Сарпедон умрет в одиночестве. Галактика слишком жестока, подумал он, чтобы ожидать чего — либо еще.

* * *

— Я закончил, — сказал брат Сеннон. Пошатываясь, он поднялся на ноги. Колени затекли во время долгой молитвы.

— И о чем ты Его попросил? — сказал Луко. В его голосе присутствовал сарказм, но Сеннон, казалось, этого не понял.

— Я попросил Его о том, что Он обещает всем. Если в твоем сердце осталось хоть какое — то благочестие, Он дает тебе второй шанс. Если ты чист сердцем в тот момент, когда Он оценивает твою душу, тебе будет даровано искупление.

— Пора уходить, — сказал один из сопровождающих Сеннона Имперских Кулаков, — время нахождения рядом с еретиками ограничено. Они представляют собой духовную угрозу.

— Моя душа закалена против таких вещей, — отозвался Сеннон, — Я выгляжу слабым снаружи, но нет никого более сильного внутри, чем последователь Незрячего Ока.

— Даже если это и так, — сказал космодесантник, — у нас приказ.

— Конечно, — брат Сеннон посмотрел в одну сторону коридора Залов Искупления, затем в другую. В одном его конце стояло сложное устройство, с помощью которого Имперские Кулаки в прошлом умерщвляли свою плоть во искупление каких — либо отклонений от путей ордена. В другом конце находилась пара закрытых противовзрывных дверей.

— Это здесь держат дредноут? — спросил Сеннон, идя к дверям.

— Здесь, — ответил Имперский Кулак, — нам там делать нечего. С Дениятом, если это действительно он, будут разбираться отдельно, когда закончится текущий процесс.

— Если вдуматься, — произнес Сеннон, — ему, должно быть, шесть тысяч лет. Он сражался на Терре, ну, вы знаете, во время Войн Отступничества. Для нас — время легенд, для него — обычные воспоминания.

— Заслуги прошлого ничего не значат, когда в настоящем царит порча, — ответил Имперский Кулак, — брат Сеннон, мы должны уйти.

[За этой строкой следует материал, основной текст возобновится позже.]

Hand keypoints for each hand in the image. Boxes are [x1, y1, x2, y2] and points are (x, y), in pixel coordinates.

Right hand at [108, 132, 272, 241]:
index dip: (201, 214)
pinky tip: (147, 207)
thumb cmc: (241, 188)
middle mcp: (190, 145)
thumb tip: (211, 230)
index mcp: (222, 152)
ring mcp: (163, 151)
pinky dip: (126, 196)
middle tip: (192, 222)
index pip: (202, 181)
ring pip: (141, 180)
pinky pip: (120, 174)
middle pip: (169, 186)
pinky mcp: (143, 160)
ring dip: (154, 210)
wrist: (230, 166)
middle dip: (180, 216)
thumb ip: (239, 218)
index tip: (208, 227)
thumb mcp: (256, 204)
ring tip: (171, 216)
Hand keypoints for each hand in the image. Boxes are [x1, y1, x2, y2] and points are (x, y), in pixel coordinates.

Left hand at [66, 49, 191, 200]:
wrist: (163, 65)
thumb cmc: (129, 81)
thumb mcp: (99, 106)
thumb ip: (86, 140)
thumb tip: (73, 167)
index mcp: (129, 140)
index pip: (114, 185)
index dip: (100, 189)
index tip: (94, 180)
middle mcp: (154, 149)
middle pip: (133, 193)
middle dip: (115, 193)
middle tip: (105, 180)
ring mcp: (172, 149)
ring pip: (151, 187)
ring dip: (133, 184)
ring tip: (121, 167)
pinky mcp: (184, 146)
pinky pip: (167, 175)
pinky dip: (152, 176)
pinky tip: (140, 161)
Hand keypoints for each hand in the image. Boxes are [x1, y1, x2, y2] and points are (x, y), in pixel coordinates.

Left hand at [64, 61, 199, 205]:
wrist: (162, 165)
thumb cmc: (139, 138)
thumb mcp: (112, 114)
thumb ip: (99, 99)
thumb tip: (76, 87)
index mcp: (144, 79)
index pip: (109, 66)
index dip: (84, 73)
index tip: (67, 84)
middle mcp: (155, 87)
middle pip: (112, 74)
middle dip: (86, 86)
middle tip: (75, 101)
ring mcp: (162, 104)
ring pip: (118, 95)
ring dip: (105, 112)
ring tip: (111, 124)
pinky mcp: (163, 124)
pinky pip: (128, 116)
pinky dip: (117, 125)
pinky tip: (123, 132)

Сеннон уже стоял рядом с противовзрывными дверями. Он положил на них руку, словно нащупывая пульс.

— Еще одно мгновение, — сказал он, — всего лишь мгновение.

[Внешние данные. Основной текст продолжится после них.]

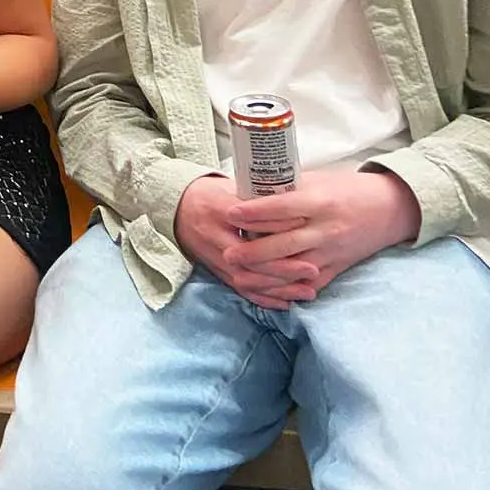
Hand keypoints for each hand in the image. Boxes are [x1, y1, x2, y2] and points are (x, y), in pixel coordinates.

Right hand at [175, 175, 321, 310]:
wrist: (176, 208)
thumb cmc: (210, 194)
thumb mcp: (230, 186)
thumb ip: (257, 196)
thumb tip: (294, 201)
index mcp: (218, 208)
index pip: (251, 221)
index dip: (279, 226)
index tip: (305, 228)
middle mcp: (214, 236)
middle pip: (250, 258)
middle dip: (283, 267)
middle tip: (312, 269)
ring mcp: (213, 257)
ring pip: (247, 279)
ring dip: (278, 288)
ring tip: (307, 291)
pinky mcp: (215, 271)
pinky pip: (240, 290)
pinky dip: (264, 299)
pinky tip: (286, 303)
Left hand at [227, 169, 421, 294]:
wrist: (390, 208)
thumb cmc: (349, 189)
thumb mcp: (318, 180)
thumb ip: (289, 189)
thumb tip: (253, 191)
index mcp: (320, 201)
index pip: (281, 208)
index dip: (254, 212)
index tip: (230, 213)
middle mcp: (325, 229)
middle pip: (283, 244)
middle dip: (252, 252)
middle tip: (228, 253)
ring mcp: (332, 252)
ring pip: (293, 269)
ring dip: (264, 274)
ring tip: (239, 274)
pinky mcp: (338, 268)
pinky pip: (309, 284)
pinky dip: (287, 289)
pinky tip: (266, 289)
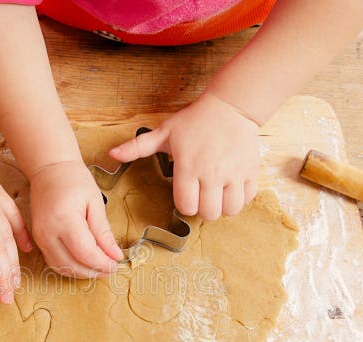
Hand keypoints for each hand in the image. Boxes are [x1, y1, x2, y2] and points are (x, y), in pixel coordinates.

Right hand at [29, 160, 122, 277]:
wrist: (49, 169)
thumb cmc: (73, 180)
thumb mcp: (94, 202)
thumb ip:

Человек повернулся к Имперским Кулакам, на его лице играла улыбка, как у изображенного на витраже святого. Казалось, он собирается что — то сказать. А затем брат Сеннон взорвался.

* * *

Зал суда был забит до отказа явившимися заслушать приговор космодесантниками. После Сарпедона будет вынесен приговор остальным Испивающим Души, но главное значение имел все же магистр ордена. В глазах тех, кто хотел отомстить Испивающим Души, Сарпедон был их олицетворением, и его участь распространялась на них всех.

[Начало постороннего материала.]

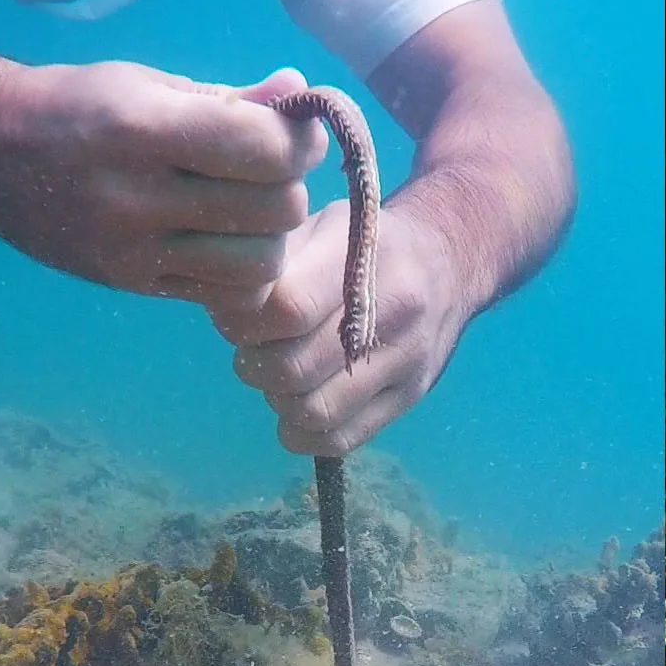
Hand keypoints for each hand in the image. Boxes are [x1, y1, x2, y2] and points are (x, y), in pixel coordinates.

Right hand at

Рейнез стоял, сложив руки на груди, ожидая оглашения приговора с таким видом, словно выполнял обязанности палача. Скорее всего, эта роль была уготована капитану Лисандру, который стоял за клеткой подсудимого с молотом в руке. Командующий Гефсемар снова надел плачущую маску, возможно, чтобы почтить память погибших от рук Испивающего души космодесантников. Дважды истерзанное лицо Н'Кало снова скрывал шлем — по всей видимости, его вернули в прежнее состояние в кузницах «Фаланги». Магистр ордена Владимир стоял среди Имперских Кулаков, готовый огласить свое решение.

— Подсудимый, займи свое место, — сказал Владимир.

Сарпедон подчинился. Если и было время для сопротивления, кроме той неудачной атаки в апотекарионе, то оно давно прошло. Сопротивление, к тому же, ни к чему бы не привело. Сарпедон не испытывал ненависти к космодесантникам, собравшимся посмотреть на его смерть. Некогда он был таким же, кроме, возможно, немного большей гордыни и высокомерия. Он не испытывал ненависти даже по отношению к Рейнезу. Возможно, секундную жалость, но не ненависть.

— Сарпедон из Испивающих Души, — начал Владимир, — здесь звучали обвинительные и оправдательные речи. Собранные доказательства были исследованы с тщанием и рвением. Я уверен, что ни одно из действий этого суда не противоречило чести и традициям, и что выводы, к которым мы пришли, правильны и справедливы пред лицом Дорна и самого Всевышнего Императора.

— Прошу слова, — сказал Сарпедон.

— Говори, если желаешь, — ответил Владимир, — но решение уже принято, его осталось только огласить. Твои слова ничего не изменят.